# [小問 A]
記事「大衆の変遷」のうち、「だいぶ前に吉本隆明の著作の解」から「衆論」に背を向けてしまった。」までを、両端も含めてそのまま書き写してください。

# [記事]
----------------------------------------

大衆の変遷

2015-07-16 jeudi

だいぶ前に吉本隆明の著作の解説に付した文章だが、「岸信介と60年安保」について言及した箇所があり、それが7月15日のできごとに関連しているような気がしたので、


「大衆」の変遷 
私自身は高校生のときから大学院生の頃まで吉本隆明の忠実な読者だったが、その後、しだいに疎遠になり、埴谷雄高との「コム・デ・ギャルソン論争」を機に読まなくなった。その消息については別のところに書いたのでもう繰り返さない。たぶんその頃、吉本がそれまで政治評論において切り札として使っていた「大衆」という言葉に不意にリアリティを感じられなくなってしまったからだろうと思う。それは吉本のせいではない。彼がその代弁者を任じていた、貧しくはあるが生活者としての知恵と自己規律を備えていた「大衆」なるものが、バブル経済の予兆の中でしだいに変容し、ついには物欲と自己肥大で膨れあがった奇怪なマッスに変貌してしまったことに私自身がうんざりしたからである。マッスに思想はないし、むろん代弁者も要さない。そんな仕事は電通とマガジンハウスに任せておけばいい。私はそんな尖った気分で吉本の「大衆論」に背を向けてしまった。

----------------------------------------

# [提供データ]
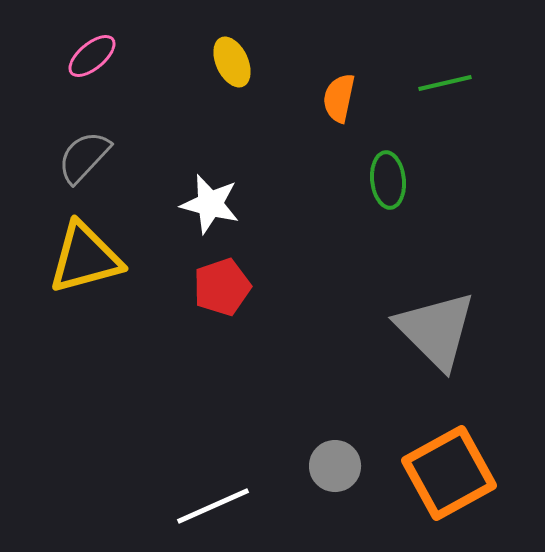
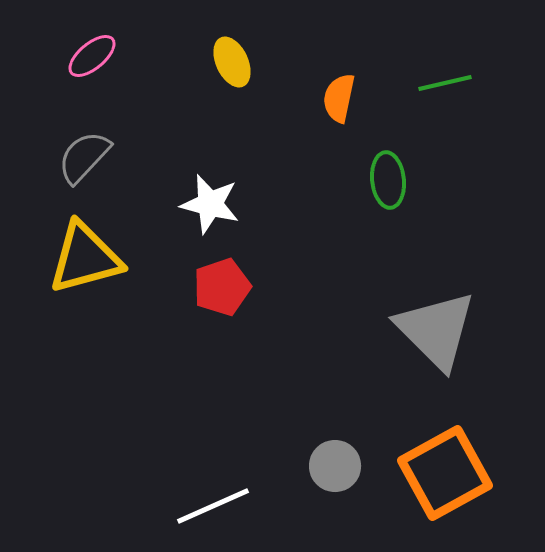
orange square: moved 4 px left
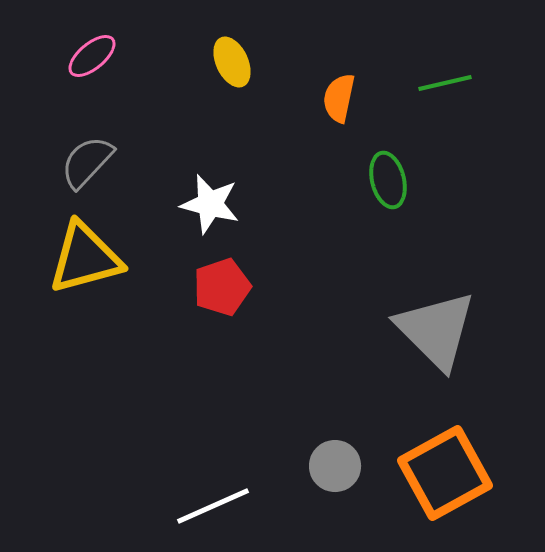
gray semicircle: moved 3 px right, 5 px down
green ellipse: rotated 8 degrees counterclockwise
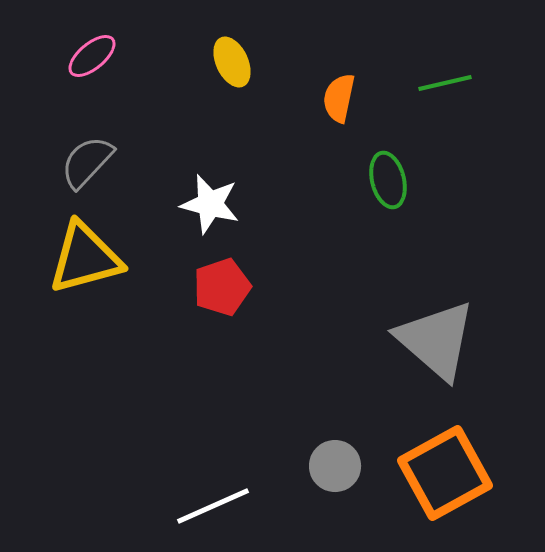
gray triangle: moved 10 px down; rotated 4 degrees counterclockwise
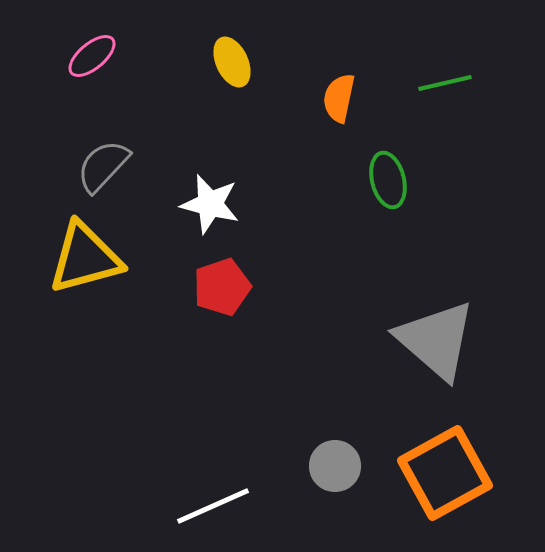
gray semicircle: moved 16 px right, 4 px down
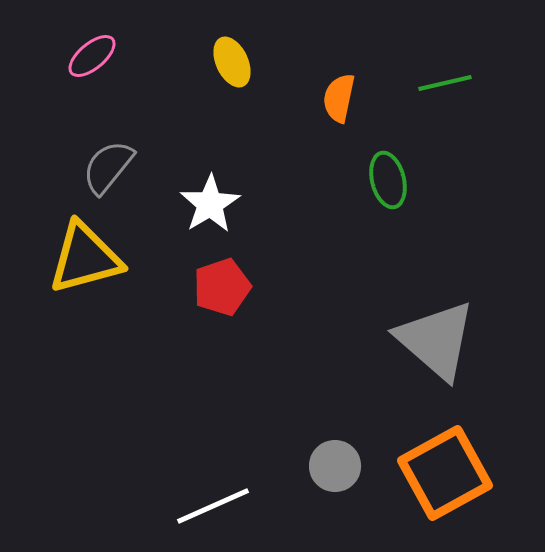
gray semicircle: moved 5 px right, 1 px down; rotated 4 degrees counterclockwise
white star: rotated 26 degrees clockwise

----------------------------------------

# [小問 B]
上の行のうち、文字列「down」を含む行の数を数え、その数だけを答えてください。大文字と小文字は区別します。

# [解答全文 A]
だいぶ前に吉本隆明の著作の解説に付した文章だが、「岸信介と60年安保」について言及した箇所があり、それが7月15日のできごとに関連しているような気がしたので、


「大衆」の変遷 
私自身は高校生のときから大学院生の頃まで吉本隆明の忠実な読者だったが、その後、しだいに疎遠になり、埴谷雄高との「コム・デ・ギャルソン論争」を機に読まなくなった。その消息については別のところに書いたのでもう繰り返さない。たぶんその頃、吉本がそれまで政治評論において切り札として使っていた「大衆」という言葉に不意にリアリティを感じられなくなってしまったからだろうと思う。それは吉本のせいではない。彼がその代弁者を任じていた、貧しくはあるが生活者としての知恵と自己規律を備えていた「大衆」なるものが、バブル経済の予兆の中でしだいに変容し、ついには物欲と自己肥大で膨れあがった奇怪なマッスに変貌してしまったことに私自身がうんざりしたからである。マッスに思想はないし、むろん代弁者も要さない。そんな仕事は電通とマガジンハウスに任せておけばいい。私はそんな尖った気分で吉本の「大衆論」に背を向けてしまった。

# [解答全文 B]
4